Podia sentir as gotículas do veneno vencido pairando ainda no ar com um cheiro nauseabundo, nublando-me os sentidos. No fundo da estante corpos caídos e feridos aguardando o desfecho daquele impasse. Mantinha-me irresoluto. Nenhuma traça tornaria, sob pena de uma descarga mortal da arma que ora portava, a tocar as quelíceras sobre uma página sequer daqueles volumes. Nem que para isso tivesse que descarregar uma ofensiva diretamente por sobre toda a coleção. Elas, no entanto, não tinham opção, tentava convencer-me o general. Restaria-lhes a morte, lenta, por inanição. A paz momentânea pendia por um fio mais fino que a página de um livro velho. Bastaria mais um furo apenas, um toco de celulose arrancado, que me precipitaria sobre insetos, livros, estante, até esvaziar a lata.

O inseto agitava as antenas, as patas tamborilavam nervosas sobre a lateral dourada das páginas. De repente parou. A velha traça paralizara-se. Foram as antenas que primeiramente voltaram a se mover. Devagar mas de forma precisa, como que sintonizando uma ideia que nascia ali. Celulose? Furos? Páginas? Pude perceber no ar inebriante a ansiedade no pouco que restara das falanges destroçadas. Era vibrante, ainda que débil. Parecia... esperança? Celulose, repetiu entre tosses. Não era por celulose que lutavam. Não eram as páginas ou a tinta nelas impressa que buscavam os insetos. Eram as palavras, apenas, que alimentavam aqueles corpos anelados. Palavras e nada mais. Por que insistam então sobre os livros? É lá que estavam as palavras, balbuciava a velha traça, as antenas agora lépidas no ar. Se houvesse uma maneira, se se descobrisse uma forma, deixariam de bom grado as páginas em paz para deglutir apenas as palavras. As frases, as histórias, as metáforas cultivadas a tanto a custo e guardadas por tantos anos e semeadas em tantos lugares. As palavras.

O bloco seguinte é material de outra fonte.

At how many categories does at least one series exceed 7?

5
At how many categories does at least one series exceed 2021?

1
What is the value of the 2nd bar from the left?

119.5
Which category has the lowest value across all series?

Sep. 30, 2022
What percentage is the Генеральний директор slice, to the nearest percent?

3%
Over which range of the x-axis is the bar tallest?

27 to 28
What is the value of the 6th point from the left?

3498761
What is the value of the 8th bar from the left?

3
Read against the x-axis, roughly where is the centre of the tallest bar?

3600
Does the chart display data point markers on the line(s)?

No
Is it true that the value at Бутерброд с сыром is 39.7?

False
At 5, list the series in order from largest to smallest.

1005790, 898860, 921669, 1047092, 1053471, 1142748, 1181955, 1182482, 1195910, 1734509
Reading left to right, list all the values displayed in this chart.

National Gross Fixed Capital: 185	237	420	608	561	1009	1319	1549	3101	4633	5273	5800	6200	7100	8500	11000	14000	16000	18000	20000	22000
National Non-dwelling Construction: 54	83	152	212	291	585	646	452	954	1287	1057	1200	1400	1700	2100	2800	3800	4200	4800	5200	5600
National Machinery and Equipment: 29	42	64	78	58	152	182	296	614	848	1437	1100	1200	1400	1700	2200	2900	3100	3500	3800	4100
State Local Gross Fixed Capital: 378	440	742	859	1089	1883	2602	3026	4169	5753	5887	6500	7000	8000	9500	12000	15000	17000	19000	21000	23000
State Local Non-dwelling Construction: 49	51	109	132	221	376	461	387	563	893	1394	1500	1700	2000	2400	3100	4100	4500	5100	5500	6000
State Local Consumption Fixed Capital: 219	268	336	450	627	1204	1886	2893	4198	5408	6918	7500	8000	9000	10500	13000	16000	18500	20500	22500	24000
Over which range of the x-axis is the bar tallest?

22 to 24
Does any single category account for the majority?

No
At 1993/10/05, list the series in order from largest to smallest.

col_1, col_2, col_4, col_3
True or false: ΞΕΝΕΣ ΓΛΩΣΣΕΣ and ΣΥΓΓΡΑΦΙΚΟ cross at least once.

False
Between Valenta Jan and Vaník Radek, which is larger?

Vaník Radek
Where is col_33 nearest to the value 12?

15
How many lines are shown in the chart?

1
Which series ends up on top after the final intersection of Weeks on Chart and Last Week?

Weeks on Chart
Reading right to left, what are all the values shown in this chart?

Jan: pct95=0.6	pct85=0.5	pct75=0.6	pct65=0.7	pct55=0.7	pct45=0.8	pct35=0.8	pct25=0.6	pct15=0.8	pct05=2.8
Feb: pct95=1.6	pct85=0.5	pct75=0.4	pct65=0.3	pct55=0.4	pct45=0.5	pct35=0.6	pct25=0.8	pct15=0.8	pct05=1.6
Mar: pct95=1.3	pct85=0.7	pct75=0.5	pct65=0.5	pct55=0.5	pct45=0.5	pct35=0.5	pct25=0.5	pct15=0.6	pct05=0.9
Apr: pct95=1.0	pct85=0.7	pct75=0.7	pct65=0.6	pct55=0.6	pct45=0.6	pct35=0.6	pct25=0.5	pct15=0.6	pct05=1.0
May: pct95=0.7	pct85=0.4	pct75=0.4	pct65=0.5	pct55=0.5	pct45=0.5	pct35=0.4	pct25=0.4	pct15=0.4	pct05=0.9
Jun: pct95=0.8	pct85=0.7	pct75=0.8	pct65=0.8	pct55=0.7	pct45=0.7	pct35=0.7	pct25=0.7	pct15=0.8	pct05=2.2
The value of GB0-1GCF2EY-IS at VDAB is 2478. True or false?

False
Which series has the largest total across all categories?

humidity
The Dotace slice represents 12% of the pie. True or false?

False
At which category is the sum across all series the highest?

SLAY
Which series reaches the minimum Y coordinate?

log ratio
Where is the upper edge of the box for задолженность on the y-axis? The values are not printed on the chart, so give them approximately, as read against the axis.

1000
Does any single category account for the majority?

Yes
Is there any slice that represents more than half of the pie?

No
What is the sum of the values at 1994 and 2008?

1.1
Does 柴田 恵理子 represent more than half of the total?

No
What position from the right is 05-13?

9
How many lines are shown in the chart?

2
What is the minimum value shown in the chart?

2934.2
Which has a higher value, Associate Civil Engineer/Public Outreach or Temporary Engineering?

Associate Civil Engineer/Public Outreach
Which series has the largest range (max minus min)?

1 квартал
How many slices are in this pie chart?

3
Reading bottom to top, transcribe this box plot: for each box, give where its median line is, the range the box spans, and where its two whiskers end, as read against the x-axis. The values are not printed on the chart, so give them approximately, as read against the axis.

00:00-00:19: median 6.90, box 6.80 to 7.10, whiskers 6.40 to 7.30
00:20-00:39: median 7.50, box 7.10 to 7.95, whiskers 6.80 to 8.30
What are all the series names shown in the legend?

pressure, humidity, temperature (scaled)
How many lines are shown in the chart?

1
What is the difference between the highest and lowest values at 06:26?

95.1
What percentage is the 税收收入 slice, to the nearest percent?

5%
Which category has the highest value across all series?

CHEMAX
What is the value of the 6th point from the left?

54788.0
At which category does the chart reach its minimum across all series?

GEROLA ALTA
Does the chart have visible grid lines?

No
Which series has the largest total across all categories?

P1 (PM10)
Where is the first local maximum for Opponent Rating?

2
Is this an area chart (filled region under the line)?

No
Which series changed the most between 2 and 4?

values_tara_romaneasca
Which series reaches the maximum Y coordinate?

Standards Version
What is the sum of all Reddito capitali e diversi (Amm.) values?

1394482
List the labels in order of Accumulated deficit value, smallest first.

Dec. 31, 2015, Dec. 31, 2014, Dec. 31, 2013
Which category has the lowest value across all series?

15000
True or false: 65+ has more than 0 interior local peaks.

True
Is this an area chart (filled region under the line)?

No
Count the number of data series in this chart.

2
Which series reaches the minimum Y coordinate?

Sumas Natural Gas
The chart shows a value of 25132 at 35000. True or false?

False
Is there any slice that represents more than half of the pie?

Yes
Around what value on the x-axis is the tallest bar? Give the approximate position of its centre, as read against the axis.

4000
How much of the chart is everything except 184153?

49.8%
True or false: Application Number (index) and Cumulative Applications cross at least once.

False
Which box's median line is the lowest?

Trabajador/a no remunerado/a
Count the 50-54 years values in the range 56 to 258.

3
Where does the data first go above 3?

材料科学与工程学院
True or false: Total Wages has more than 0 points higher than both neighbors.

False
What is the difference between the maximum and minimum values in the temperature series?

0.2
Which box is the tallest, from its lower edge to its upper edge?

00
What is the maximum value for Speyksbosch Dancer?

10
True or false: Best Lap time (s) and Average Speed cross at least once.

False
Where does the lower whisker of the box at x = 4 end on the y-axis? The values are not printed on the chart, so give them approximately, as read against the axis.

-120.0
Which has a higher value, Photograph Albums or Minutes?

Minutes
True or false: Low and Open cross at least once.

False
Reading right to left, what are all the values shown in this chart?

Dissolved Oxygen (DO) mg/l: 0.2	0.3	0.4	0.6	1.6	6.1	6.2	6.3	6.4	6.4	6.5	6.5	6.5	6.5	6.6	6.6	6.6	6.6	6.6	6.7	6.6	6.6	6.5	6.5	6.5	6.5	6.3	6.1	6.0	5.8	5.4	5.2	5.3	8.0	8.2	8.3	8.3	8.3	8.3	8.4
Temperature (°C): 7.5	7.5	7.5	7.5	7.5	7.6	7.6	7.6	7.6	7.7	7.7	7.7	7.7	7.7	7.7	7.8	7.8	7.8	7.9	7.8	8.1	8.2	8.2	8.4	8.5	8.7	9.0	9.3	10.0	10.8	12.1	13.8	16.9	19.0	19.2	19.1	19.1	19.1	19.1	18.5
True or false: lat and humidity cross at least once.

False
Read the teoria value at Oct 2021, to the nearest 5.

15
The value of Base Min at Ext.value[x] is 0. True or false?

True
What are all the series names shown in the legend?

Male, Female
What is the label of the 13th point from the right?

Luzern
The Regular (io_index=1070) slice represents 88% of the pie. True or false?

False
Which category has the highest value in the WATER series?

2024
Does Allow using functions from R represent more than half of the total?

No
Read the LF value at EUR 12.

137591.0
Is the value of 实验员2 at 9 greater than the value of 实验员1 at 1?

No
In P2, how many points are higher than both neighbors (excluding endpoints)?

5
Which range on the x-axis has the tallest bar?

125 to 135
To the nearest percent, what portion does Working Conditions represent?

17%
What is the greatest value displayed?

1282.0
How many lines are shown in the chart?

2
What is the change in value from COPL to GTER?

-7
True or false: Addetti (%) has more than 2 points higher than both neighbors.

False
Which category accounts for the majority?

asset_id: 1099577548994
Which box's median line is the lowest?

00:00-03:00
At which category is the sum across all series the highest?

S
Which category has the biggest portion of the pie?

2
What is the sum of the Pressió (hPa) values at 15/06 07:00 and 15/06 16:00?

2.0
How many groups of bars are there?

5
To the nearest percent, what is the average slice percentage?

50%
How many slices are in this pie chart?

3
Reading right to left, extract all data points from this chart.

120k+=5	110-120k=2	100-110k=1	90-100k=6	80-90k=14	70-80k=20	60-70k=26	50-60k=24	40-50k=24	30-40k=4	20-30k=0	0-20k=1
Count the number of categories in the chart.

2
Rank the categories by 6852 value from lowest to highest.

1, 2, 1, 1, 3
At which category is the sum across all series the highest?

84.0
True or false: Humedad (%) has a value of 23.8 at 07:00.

Estiquei a mão para o livro onde estava o general. Assustado, congelou no lugar. Passei para um volume mais distante, um pequeno Metamorfose ganho de uma amiga, anos atrás. Saquei o volume, abri na página determinada pelo marcador esquecido e comecei a ler em voz alta. Minha voz atingia a nuvem de veneno que pairava, criando espirais entre as gotículas suspensas. As traças se aproximaram das bordas, silenciosas mas trazendo um vibração quase frenética com elas. Foram surgindo dezenas de pares de antenas na beirada da estante, atentas a cada vocábulo, a cada imagem proferida, a cada parágrafo servido. O general, entre surpresa e alívio, juntou-se ao banquete. Empanturraram-se por umas três horas até que peguei no sono na cadeira, no quarto fechado tomado do cheiro entorpecente do inseticida que ainda inalava.

Despertei no dia seguinte com as costas doloridas pela posição desconfortável. O livro no colo aberto na última página lida. Conferi os livros na estante e não encontrei nenhum resquício do confronto. Sequer os corpos abatidos estavam lá. Os volumes não apresentavam nenhuma presença dos insetos. Ajuntei a lata de inseticida caída ao chão, sentido as costas reclamarem e a lembrança tentando ficar mais nítida, sem muito sucesso. Abri a porta e deixei o escritório. Sobre a mesa de trabalho, aberto, o livro ficou para trás. Tinha a impressão de que no dia seguinte continuaria a leitura.

3 comentários:

Rodrigo Oliveira disse...

Abandonei este texto já faz tempo, mas estava jogado numa pasta do Docs. Deixo por aqui pra quem sabe liberar espaço pra um outro na cabeça, esperemos mais interessante.

FábioRicardo disse...

acho que usasse pesticida demais.

Muito bom, bom mesmo.

Luzia disse...

Poxa, era esse o texto que você me falava, adorei, dá para sentir a respiração da traça! Pensei o tempo todo em Metamorfose, e tbm em Firmin.
"alimentar-se de palavras" é sempre uma ótima metáfora!